Logical Elements solves the problem in the other direction. Instead of bring HTML into JavaScript, in brings JavaScript into HTML to provide framework-level reactivity and functionality without a build step. It allows you to write native HTML that can talk directly to nearby custom elements that provide JavaScript logic, reference deeply nested values, update when values change, and iterate over arrays and objects. In short, it provides elements that have logical functionality.

This is achieved through the use of a few combined browser tools such as:

  • Custom Elements
  • Mutation Observers
  • Object Proxies
  • Treewalkers
  • Custom Events
  • And more!

The elements provided serve as both an authoring tool and as useful ways of providing basic logic in your HtML such as if and else statements and each loops.

Core Approach

The primary idea is that HTML elements can have and read from a scoped, local state. Kind of like a React context provder, but without the need for hooks like useContext(). Users can define the state however they need, and return it to the custom HTML element. Then, any ancestor of that element can read the stored values using custom namespaced attributes. Also, since Logical Elements provides authoring tools, that means that users can define their own stateful elements and namespaced attributes.

The HTMLParsedElement Class

The first tool is an enhanced HTMLElement class to use when authoring your own custom elements. It features the following enhancements:

  • Parsed Callback - Fires when the element has been fully parsed with all of its children. This solves an issue with the Custom Element connectedCallback which triggers on the opening tag of an element and doesn't know anything about its children.
  • Updated Callback - Fires when a parsed, attributeChanged, childrenModified, or providerUpdated callback is also fired. Will batch any of those events together if they occur at the same time.
  • Children Modified Callback - Fires when the tree structure of the children changes.
  • Provider Updated Callback - Fires when any parent state provider updates their state.
  • Provider Subscriptions - Automatically subscribes to parent state providers and makes them available to the element.
  • Update Scheduler - Helps batch updates together to minimize the number of times an element runs its update logic
  • Each Child Walker - A treewalker that steps through each child of an element and fires a callback function on them.
  • Lookup State Values - Lookup values from a parent state provider.

The LogicalElement Class

It extends the LogicalElement class and adds a reactive state to it to become a state provider.

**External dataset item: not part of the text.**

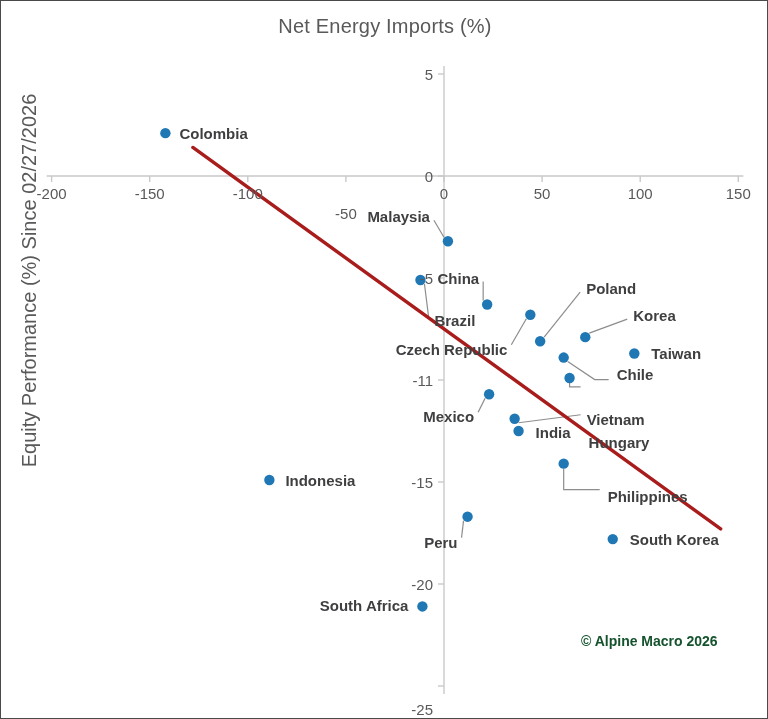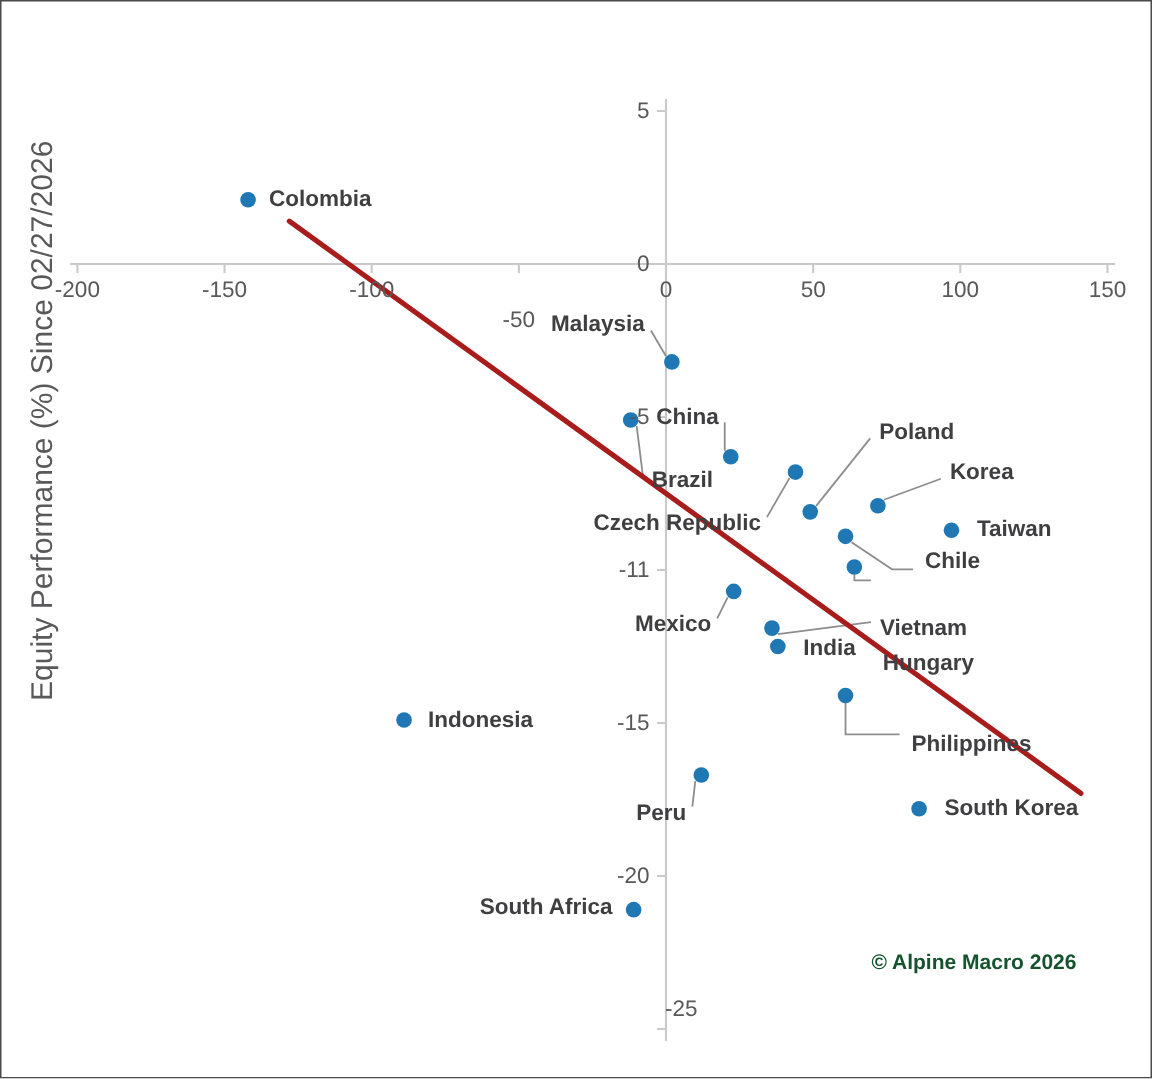"Net Energy Imports (%)" div { html: none -> <div>Net Energy Imports (%)</div> }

  • Reactive Attribute Namespaces - The ability to define reactive attributes and how to handle them. A reactive attribute will have a handler called on it on every update.
  • Reactive State - Uses JavaScript object proxies to capture update events and notify subscribers. Will trigger the stateUpdated, providerUpdated, and updated callbacks.
  • State Updated Callback - Fires when the state of this ContextElement instance updates.

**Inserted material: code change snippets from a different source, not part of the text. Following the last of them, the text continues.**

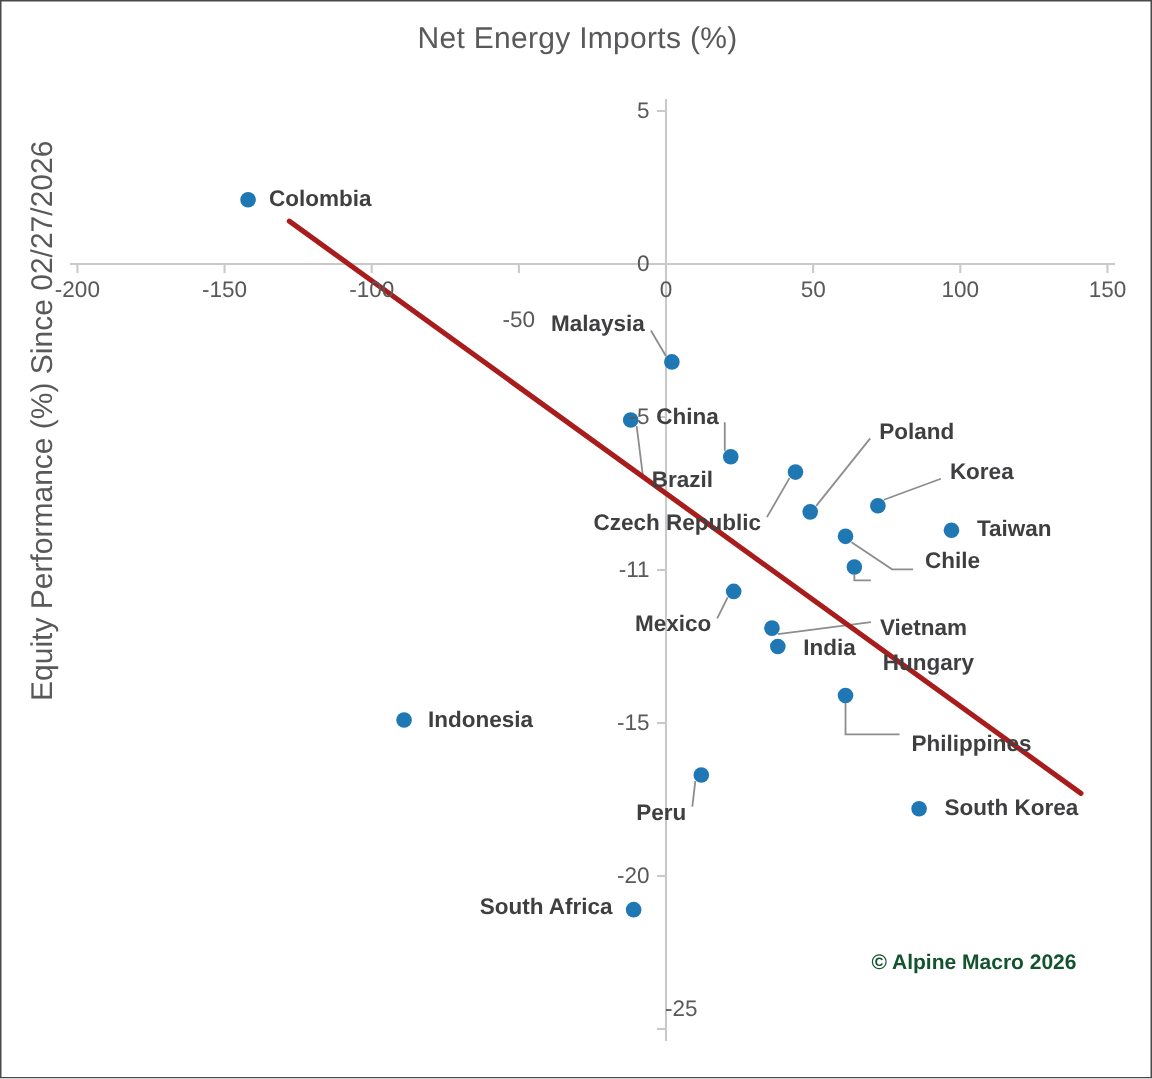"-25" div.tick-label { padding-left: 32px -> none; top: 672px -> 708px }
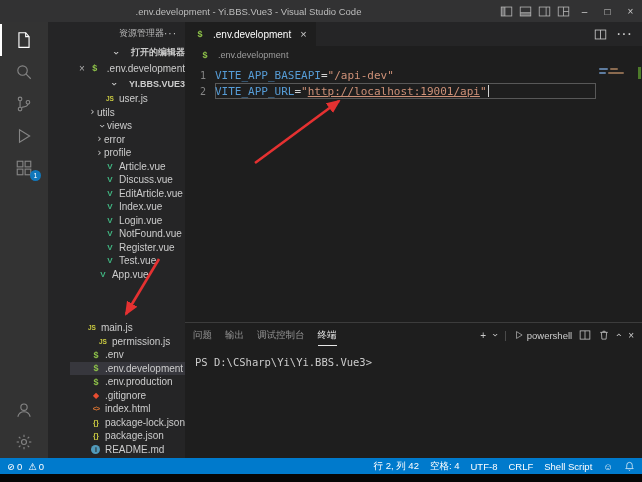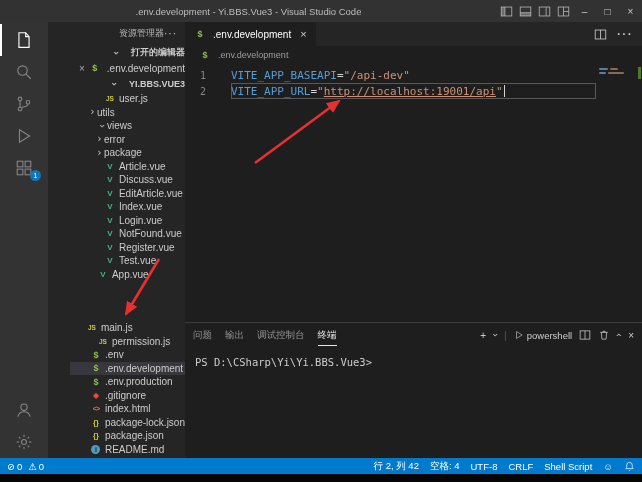"VITE_APP_BASEAPI" .line-content { margin-left: 16px -> none }
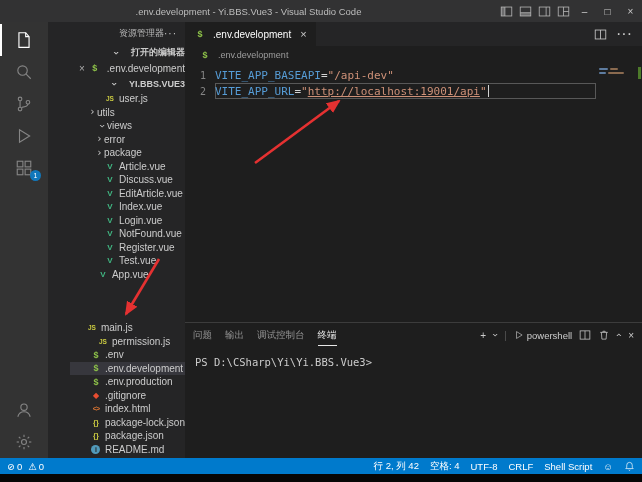"package" span.tree-label { text: package -> profile }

Reactive Attribute Namespaces

One of the main primary functionalities is the ability to declare attribute namespaces that will be evaluated if there is a provider update anywhere above them. Take for example the attr namespace. You can use this to assign any value to another attribute on the same element like this:

<le-context name="exampleContext">
    <script>
        function exampleContext (state) {
            return {
                isDisabled: true,
            }
        }
    </script>

    <button attr:disabled="{exampleContext.isDisabled}">This button is disabled</button>
</le-context>

The namespace gets broken down in this way:

NAMESPACE:COMMAND="{PROVIDER_NAME.PROPERTY_NAME}"

So, using that information attr namespace will look up the value on the context and assign it to the indicated attribute, in this case the disabled attribute.

There are four provided reactive namespaces that are assigned by default to the ContextElement class:

  • attr - Assign values to attributes on the same element, will overwrite any current attribute values
  • cls - Assign class names conditionally
  • on - Add event listeners to the element for the specified event
  • set - Assign values to specific properties such as textContent

Any author of a LogicalElement can add their own reactive namespaces to be processed during the updatedCallback lifecycle.